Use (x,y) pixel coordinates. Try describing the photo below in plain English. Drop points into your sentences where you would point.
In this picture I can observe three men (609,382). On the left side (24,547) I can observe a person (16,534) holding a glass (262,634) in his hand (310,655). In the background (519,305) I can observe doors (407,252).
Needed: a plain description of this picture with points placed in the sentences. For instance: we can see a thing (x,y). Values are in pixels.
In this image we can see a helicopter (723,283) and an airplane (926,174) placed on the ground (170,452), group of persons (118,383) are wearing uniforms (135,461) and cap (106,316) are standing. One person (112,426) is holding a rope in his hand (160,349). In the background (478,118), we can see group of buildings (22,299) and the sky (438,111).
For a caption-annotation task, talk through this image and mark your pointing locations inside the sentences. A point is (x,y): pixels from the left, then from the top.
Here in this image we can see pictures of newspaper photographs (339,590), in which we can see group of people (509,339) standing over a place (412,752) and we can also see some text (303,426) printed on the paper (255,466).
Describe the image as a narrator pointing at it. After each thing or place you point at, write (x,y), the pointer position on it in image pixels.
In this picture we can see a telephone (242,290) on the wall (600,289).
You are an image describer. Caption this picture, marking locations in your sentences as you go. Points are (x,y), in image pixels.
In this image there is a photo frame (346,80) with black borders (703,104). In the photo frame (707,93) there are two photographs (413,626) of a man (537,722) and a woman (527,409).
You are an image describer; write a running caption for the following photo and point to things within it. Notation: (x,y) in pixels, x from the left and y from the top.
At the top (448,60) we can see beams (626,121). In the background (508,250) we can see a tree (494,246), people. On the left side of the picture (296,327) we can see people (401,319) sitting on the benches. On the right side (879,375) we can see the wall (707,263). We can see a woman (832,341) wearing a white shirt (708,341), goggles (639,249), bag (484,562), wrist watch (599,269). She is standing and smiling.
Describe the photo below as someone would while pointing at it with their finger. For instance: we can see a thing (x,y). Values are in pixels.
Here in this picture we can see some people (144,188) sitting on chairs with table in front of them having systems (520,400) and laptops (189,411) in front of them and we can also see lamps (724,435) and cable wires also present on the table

·····

* **Exercise objective**: The line with "You are an image describer;" and every line after it up to the end of the entries: output those exactly, and only those.

* **Output below**:
You are an image describer; write a running caption for the following photo and point to things within it. Notation: (x,y) in pixels, x from the left and y from the top.
At the top (448,60) we can see beams (626,121). In the background (508,250) we can see a tree (494,246), people. On the left side of the picture (296,327) we can see people (401,319) sitting on the benches. On the right side (879,375) we can see the wall (707,263). We can see a woman (832,341) wearing a white shirt (708,341), goggles (639,249), bag (484,562), wrist watch (599,269). She is standing and smiling.
Describe the photo below as someone would while pointing at it with their finger. For instance: we can see a thing (x,y). Values are in pixels.
Here in this picture we can see some people (144,188) sitting on chairs with table in front of them having systems (520,400) and laptops (189,411) in front of them and we can also see lamps (724,435) and cable wires also present on the table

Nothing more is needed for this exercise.